American Physical Society meeting
Highlights from the April physics meeting, Denver, April 13-16
By Andrew Grant
Classifying the Crab Nebula supernova
In 1054, eyes turned to the sky as a giant star 6,500 light-years away exploded as a supernova. Today, what’s left behind is a colorful shell of gas and dust known as the Crab Nebula. Now an astronomer has laid out a blueprint of just how that star exploded.
The Crab supernova confounds astronomers because it packed less energy than a typical explosion of a star of its size, yet a large portion of that energy seemed to show up as visible light — so much so that Chinese astronomers reported seeing the supernova in the daytime sky for 23 days.
In an April 15 session and a paper posted on arXiv.org, astronomer Nathan Smith from the University of Arizona in Tucson argued that the Crab Nebula is the product of a rare type of supernova called a Type IIn-P. He surmises that a large star rich in oxygen, neon and magnesium exploded and sent out a shock wave that heated up interstellar material to temperatures that maximize the emission of visible light. The brightness of Type IIn-P explosions observed in 1994, 2009 and 2011 plateaued for a few months before plummeting, which Smith says is consistent with observations from 1054.

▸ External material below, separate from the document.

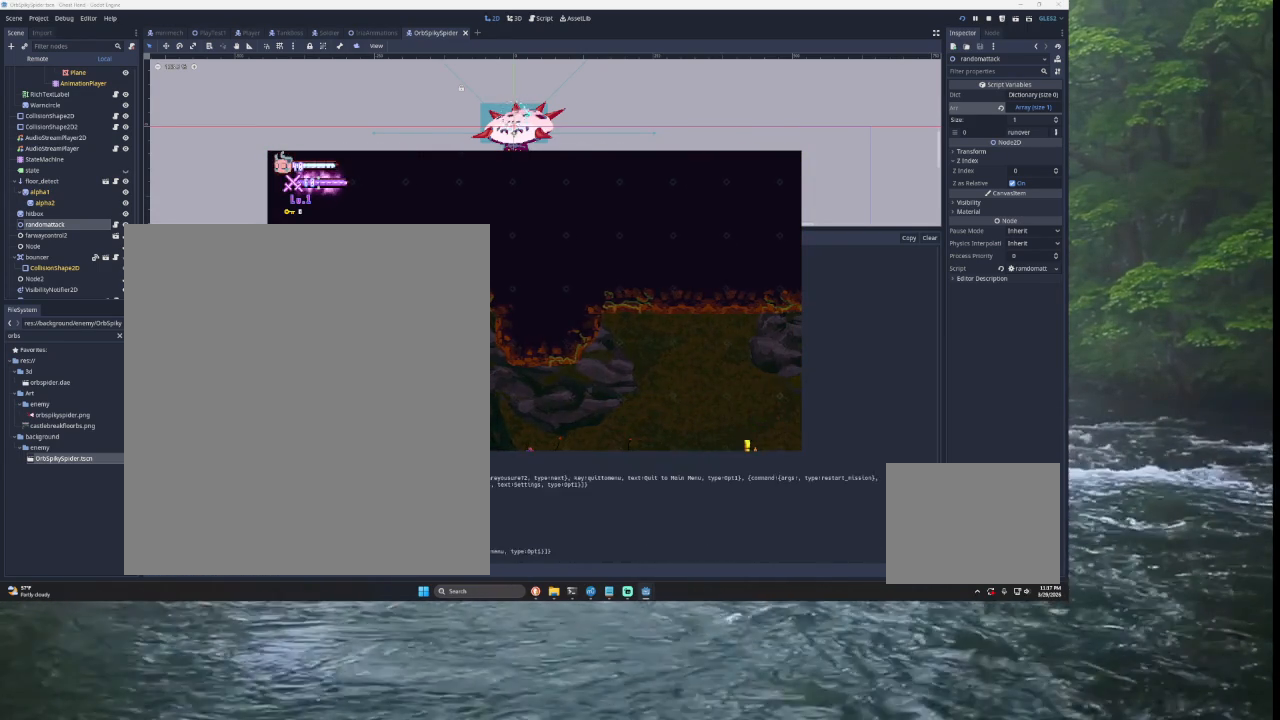
{"buttons": [], "left_stick": "center", "right_stick": "center", "events": [[33, "SQUARE", "up"], [100, "SQUARE", "down"], [167, "SQUARE", "up"]]}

Fossils show bacteria may have eaten supernova’s iron
Ancient bacteria may have chewed up the radioactive remains of a star that exploded more than 2 million years ago, according to research presented April 14.

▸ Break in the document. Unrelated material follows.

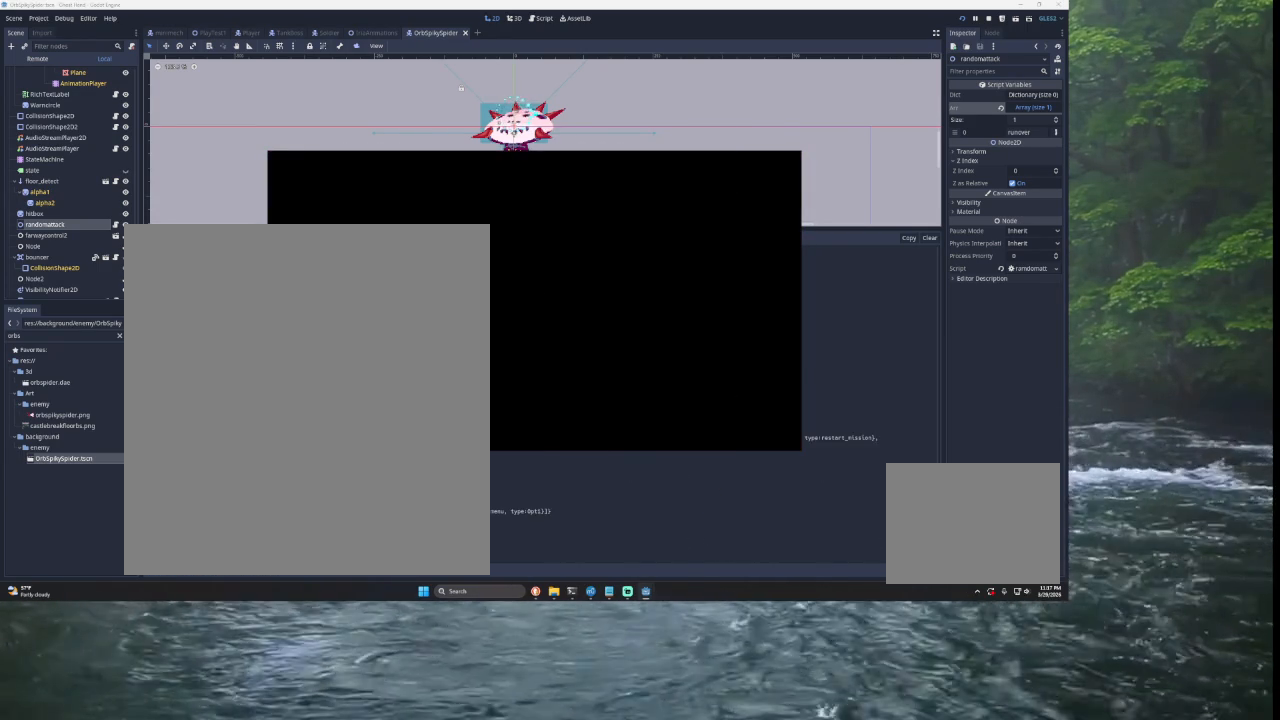
{"buttons": [], "left_stick": "up", "right_stick": "center", "events": [[100, "left_stick", "down"], [200, "left_stick", "center"], [300, "left_stick", "down"], [500, "left_stick", "up"]]}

Only a few giant stars explode as supernovas close enough to Earth to deposit shrapnel on the planet. A rock recovered from the Pacific Ocean nearly a decade ago suggested one such supernova occurred about 2.2 million years ago. Researchers from the Technical University of Munich in Germany made that determination in 2004 by analyzing the rock’s concentration of iron-60, a radioactive isotope spewed by supernovas.
Shawn Bishop, a physicist from Technical University who was not involved in the prior research, wondered whether he could find any radioactive iron from the supernova in the fossil record. He looked to bacteria that live beneath the seafloor and process iron to produce magnetic crystals.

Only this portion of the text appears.